Tu bestia, piccola bestia. Seduto sul fondo del pozzo del mio cuore, lacero, immerso in quella matassa di parole che vorrei dire ma che mai dirò, mi ritrovo a guardarti. Osservo i tuoi percorsi sui fili insicuri del viaggio. Ti vedo ondeggiare e nell’attimo della perdita d’equilibro mi accorgo del tuo correre verso di me.
“Che vuoi? Chi sei?” continuerò a chiederti, “ciao” tu mi rispondi.
Le forme stampate dal pianto le conosco bene: cicatrici atroci di sofferenza. Tutte le forme, a guardarle bene, non sono altro che linee, curve e geometriche combinazioni. L’anima cosciente di esse è figlia del nostro inarrestabile pensiero. Un flusso rumoroso, immersivo, dispersivo e irrimediabilmente commuovente di vita. Le forme, nei loro tratti, assumono l’aspetto dei ricordi e i sentimenti germogliano; improvvisamente il muro cede e si apre quanto basta nello spiraglio di un foro. “Ho un foro nel mezzo e la luce passa attraverso”
“Bestiaccia” vorrei urlarti, “canaglia” vorrei gridare.

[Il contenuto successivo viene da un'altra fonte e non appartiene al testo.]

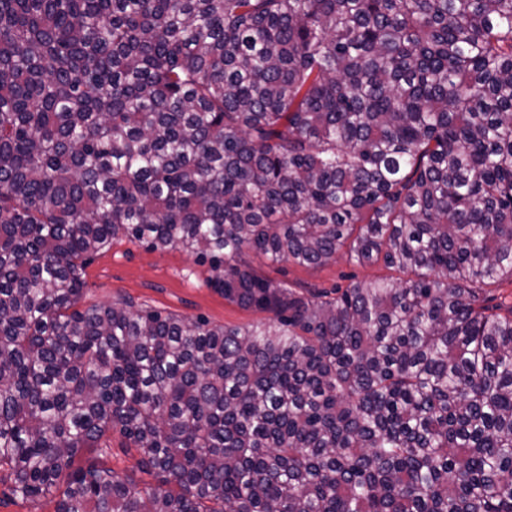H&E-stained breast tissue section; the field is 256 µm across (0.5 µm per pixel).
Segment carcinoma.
Returning <instances> with one entry per match:
<instances>
[{"label":"carcinoma","mask_w":512,"mask_h":512,"mask_svg":"<svg viewBox=\"0 0 512 512\" xmlns=\"http://www.w3.org/2000/svg\"><path fill=\"white\" fill-rule=\"evenodd\" d=\"M273 314L80 307L115 239ZM391 274L304 295L245 256ZM512 0H0V471L55 512H512ZM120 447L158 479L94 460Z\"/></svg>","instance_id":"1"}]
</instances>
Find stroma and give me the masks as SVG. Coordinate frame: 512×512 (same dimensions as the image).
Listing matches in <instances>:
<instances>
[{
  "label": "stroma",
  "instance_id": "obj_1",
  "mask_svg": "<svg viewBox=\"0 0 512 512\" xmlns=\"http://www.w3.org/2000/svg\"><path fill=\"white\" fill-rule=\"evenodd\" d=\"M261 275L301 291L345 288L368 283L382 275L378 265H359L341 256L322 267H302L288 262L272 264L251 257ZM208 265L179 249L150 250L125 239L101 250L85 269L83 305L117 300L133 307H150L193 320L206 318L217 326H259L270 313L244 309L224 300L207 285Z\"/></svg>",
  "mask_w": 512,
  "mask_h": 512
}]
</instances>
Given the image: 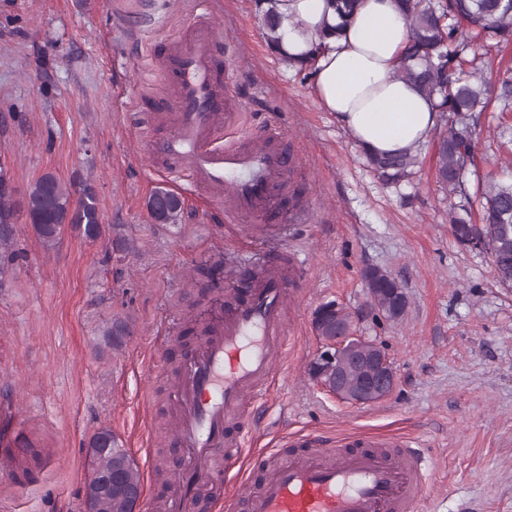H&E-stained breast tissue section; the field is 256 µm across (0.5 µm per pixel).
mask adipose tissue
I'll use <instances>...</instances> for the list:
<instances>
[{
  "instance_id": "adipose-tissue-1",
  "label": "adipose tissue",
  "mask_w": 512,
  "mask_h": 512,
  "mask_svg": "<svg viewBox=\"0 0 512 512\" xmlns=\"http://www.w3.org/2000/svg\"><path fill=\"white\" fill-rule=\"evenodd\" d=\"M284 23L282 49L296 57L336 24L329 0H276ZM409 40L395 0H364L340 38L331 39L312 74L313 94L355 144L379 156L417 150L439 122L431 101L400 79L397 66Z\"/></svg>"
}]
</instances>
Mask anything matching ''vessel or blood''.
<instances>
[{
	"label": "vessel or blood",
	"mask_w": 512,
	"mask_h": 512,
	"mask_svg": "<svg viewBox=\"0 0 512 512\" xmlns=\"http://www.w3.org/2000/svg\"><path fill=\"white\" fill-rule=\"evenodd\" d=\"M218 25L194 20L173 39L163 61L169 87L165 110L171 131L152 140V156L169 160V174L225 201L234 222L286 223L282 206L295 160L284 135L268 124L246 137L227 132L237 120L214 56ZM289 253L262 269L247 297L214 324L213 334L179 370L171 393L177 408L174 437L183 456L171 463L178 487L169 512H192L197 496L244 459L249 403L281 362L289 329ZM425 457L394 438L367 435L348 448H317L296 437L257 489L233 493L246 512H422Z\"/></svg>",
	"instance_id": "obj_1"
}]
</instances>
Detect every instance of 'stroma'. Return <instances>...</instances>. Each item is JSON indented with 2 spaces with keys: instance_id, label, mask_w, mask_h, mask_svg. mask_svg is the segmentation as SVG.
Returning a JSON list of instances; mask_svg holds the SVG:
<instances>
[{
  "instance_id": "1",
  "label": "stroma",
  "mask_w": 512,
  "mask_h": 512,
  "mask_svg": "<svg viewBox=\"0 0 512 512\" xmlns=\"http://www.w3.org/2000/svg\"><path fill=\"white\" fill-rule=\"evenodd\" d=\"M207 11L241 101L233 135L273 123L304 163L288 202L305 216L247 250L251 273L283 249L300 263L288 352L249 408L255 449L275 451L292 435L334 448L388 435L427 456L423 512H512V288L487 254L453 237L448 214L465 199L438 183L435 139L409 181L382 182L316 101L311 78L268 48L254 0H207ZM197 15L190 0H0V167L16 188L19 252L0 284V407L23 412L30 438L20 453L0 441V512H86L87 448L103 429L142 475L143 512L176 489L168 391L199 348L194 330L224 315L229 299L216 284L238 250L223 207L202 210L190 186L178 191L175 222L156 223L148 210L167 185L163 162L147 154L148 140L170 131L162 55ZM144 63L155 67L149 85ZM511 159L512 112L484 113L468 193L512 183ZM46 174L76 199L92 189L105 236L67 225L45 248L22 204ZM371 269L402 286L401 317L369 307ZM329 302L387 349L397 373L387 398L354 405L314 379L313 318ZM116 322L126 335L113 337Z\"/></svg>"
}]
</instances>
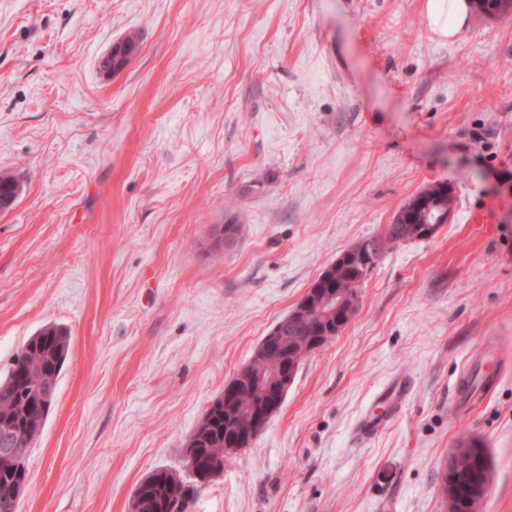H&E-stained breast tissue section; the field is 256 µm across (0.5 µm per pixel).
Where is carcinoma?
<instances>
[{
    "label": "carcinoma",
    "instance_id": "obj_1",
    "mask_svg": "<svg viewBox=\"0 0 512 512\" xmlns=\"http://www.w3.org/2000/svg\"><path fill=\"white\" fill-rule=\"evenodd\" d=\"M138 37L128 36L112 49L103 69L116 73L125 66V51L138 48ZM21 184L12 175L0 174V209L9 208L18 198ZM433 205L421 213L425 223L431 224L448 208V193L433 185L422 191ZM404 205L389 225L387 240L400 242L415 240L420 235L407 229ZM334 322L323 319L320 307L312 304L300 317L288 314L278 321L268 336L280 335V345L273 353L253 358L254 369L267 373L285 359L302 360L315 349L301 353L300 341L313 346L326 336L327 326ZM70 349L68 331L58 325L42 328L30 337L13 357L7 375L0 379V432L8 431V438L0 435V448L14 452L0 453V512H18L22 492L28 483L27 461L33 445L41 434L54 402V396L44 391L47 383L58 384ZM266 398L262 385L239 379L237 394L229 401L217 398L207 409L199 426L189 438L185 450V469L193 479L178 472L159 470L149 475L137 487L134 496L141 501L140 512H191L200 487L216 474L224 472V441L238 440L242 448L252 442L242 431L244 414L260 407Z\"/></svg>",
    "mask_w": 512,
    "mask_h": 512
}]
</instances>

Vorrei solamente dirti cose…Tenerezza
Forse doveri solo imparare ad ascoltarla questa Bestia. Che bella Bestia, inizio quasi ad amare l’odio che provo per te. Io, si sa, sono pur sempre un drago. Bestia, copri gli occhi! Non guardarmi più così, non usare più quello sguardo altrimenti il pianto mi coglie. Maledetti occhi, maledetta tu! Non temere però, loro crescono e le radici s’ingrossano. Te lo dico oggi per non dirtelo più?